• [WHAT THE TASK REQUIRES]: If an entry holds a picture, drop the picture and restate the rest word for word.
▼▼▼
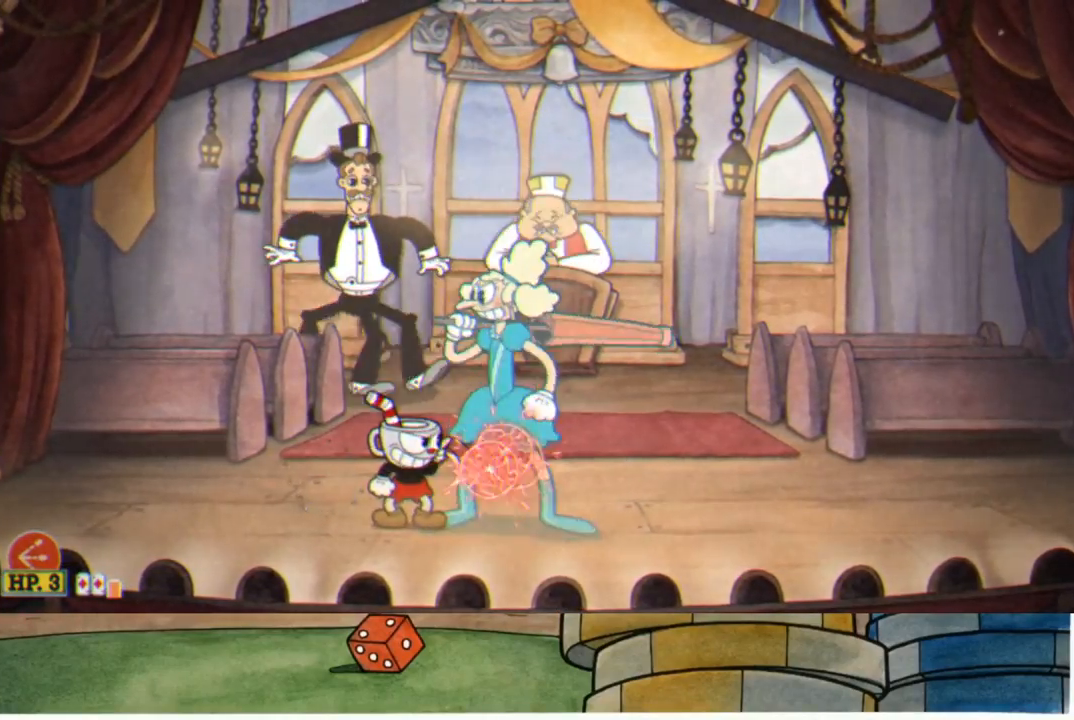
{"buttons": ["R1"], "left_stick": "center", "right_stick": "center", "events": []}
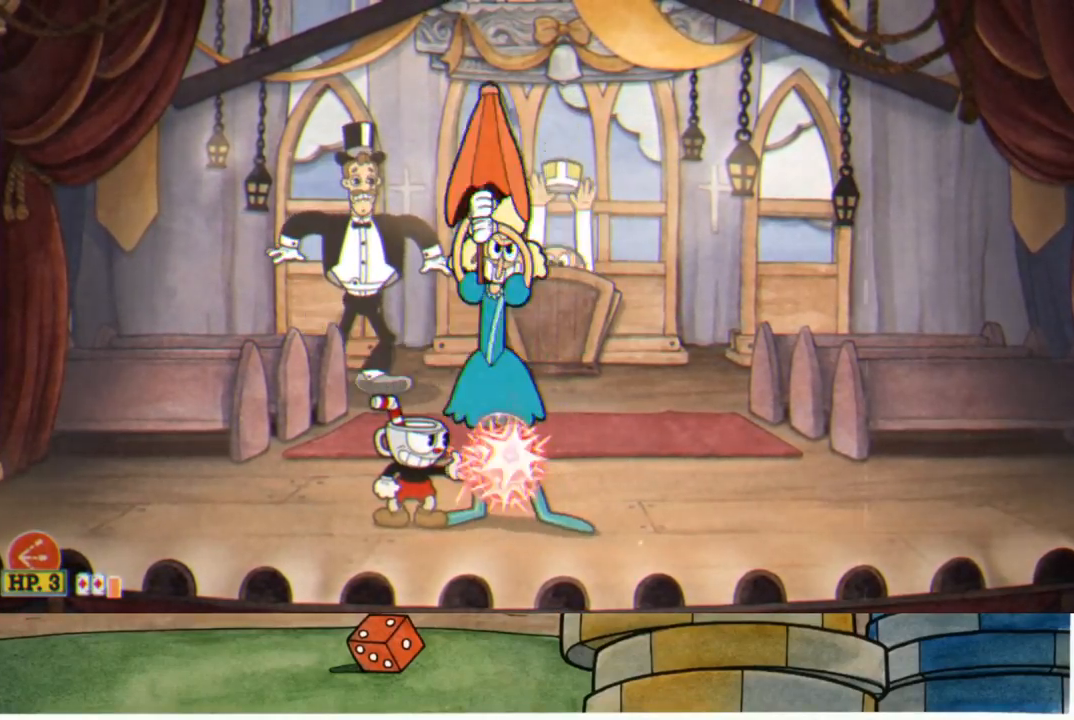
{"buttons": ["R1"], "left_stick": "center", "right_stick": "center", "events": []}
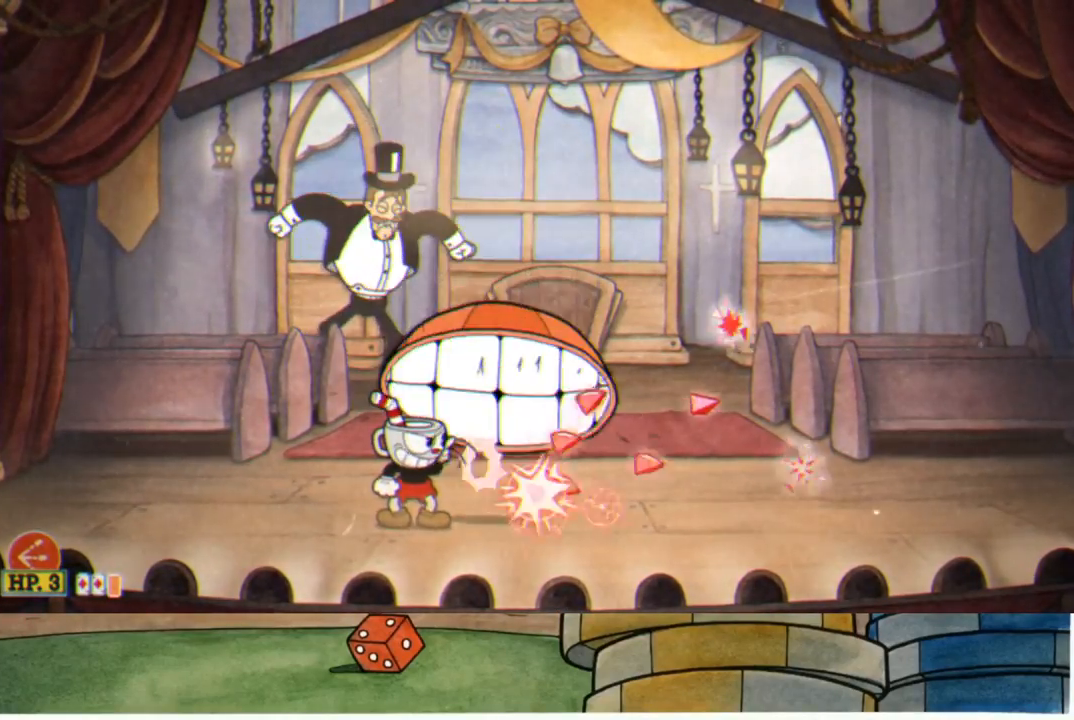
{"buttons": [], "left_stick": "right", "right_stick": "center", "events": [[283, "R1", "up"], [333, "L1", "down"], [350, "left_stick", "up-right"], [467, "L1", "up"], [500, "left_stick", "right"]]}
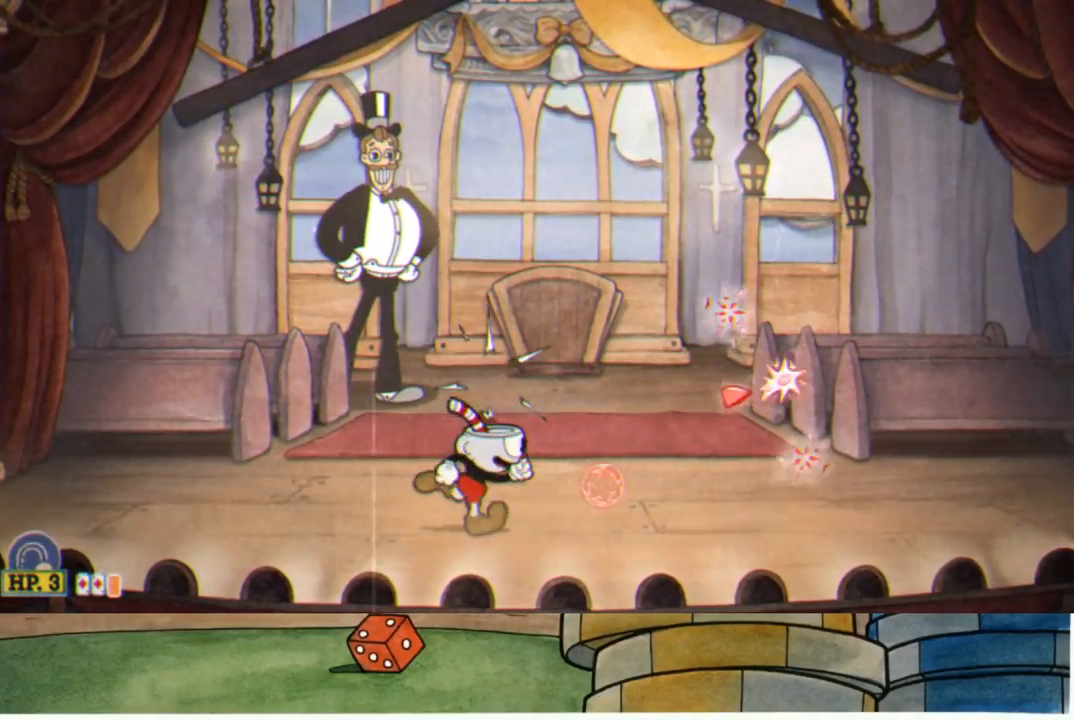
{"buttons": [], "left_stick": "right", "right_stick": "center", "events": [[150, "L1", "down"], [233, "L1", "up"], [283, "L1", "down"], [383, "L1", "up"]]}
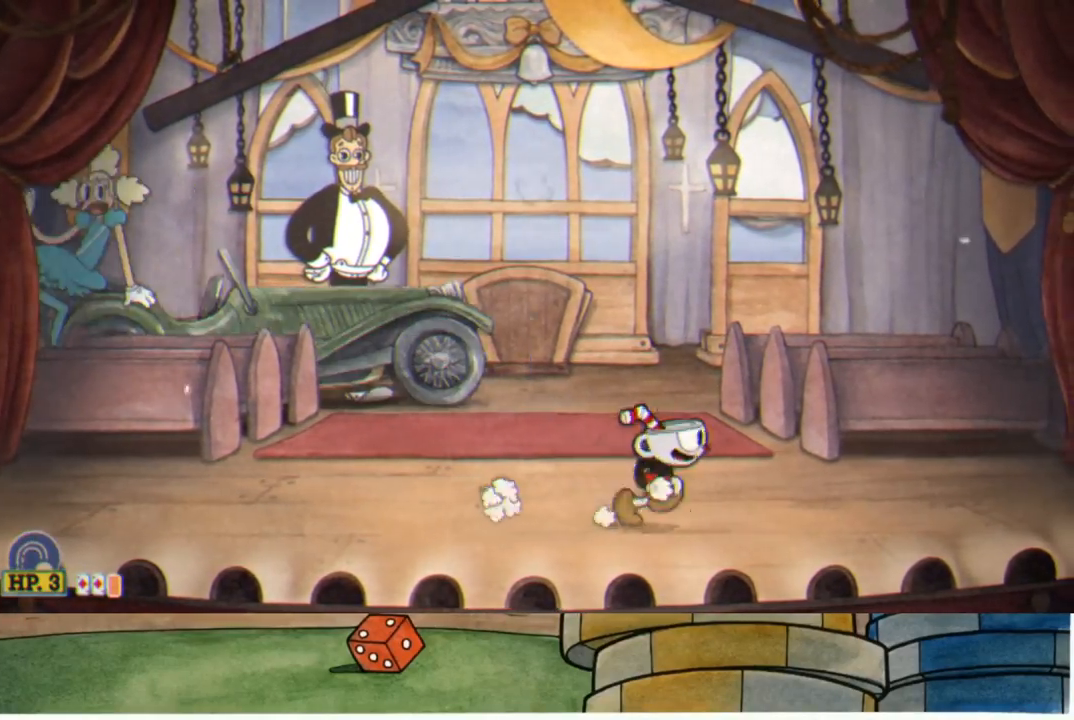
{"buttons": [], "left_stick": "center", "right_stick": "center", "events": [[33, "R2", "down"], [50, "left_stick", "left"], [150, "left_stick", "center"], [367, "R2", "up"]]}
▲▲▲
• [SOLUTION BELOW]:
{"buttons": ["R1"], "left_stick": "center", "right_stick": "center", "events": []}
{"buttons": ["R1"], "left_stick": "center", "right_stick": "center", "events": []}
{"buttons": [], "left_stick": "right", "right_stick": "center", "events": [[283, "R1", "up"], [333, "L1", "down"], [350, "left_stick", "up-right"], [467, "L1", "up"], [500, "left_stick", "right"]]}
{"buttons": [], "left_stick": "right", "right_stick": "center", "events": [[150, "L1", "down"], [233, "L1", "up"], [283, "L1", "down"], [383, "L1", "up"]]}
{"buttons": [], "left_stick": "center", "right_stick": "center", "events": [[33, "R2", "down"], [50, "left_stick", "left"], [150, "left_stick", "center"], [367, "R2", "up"]]}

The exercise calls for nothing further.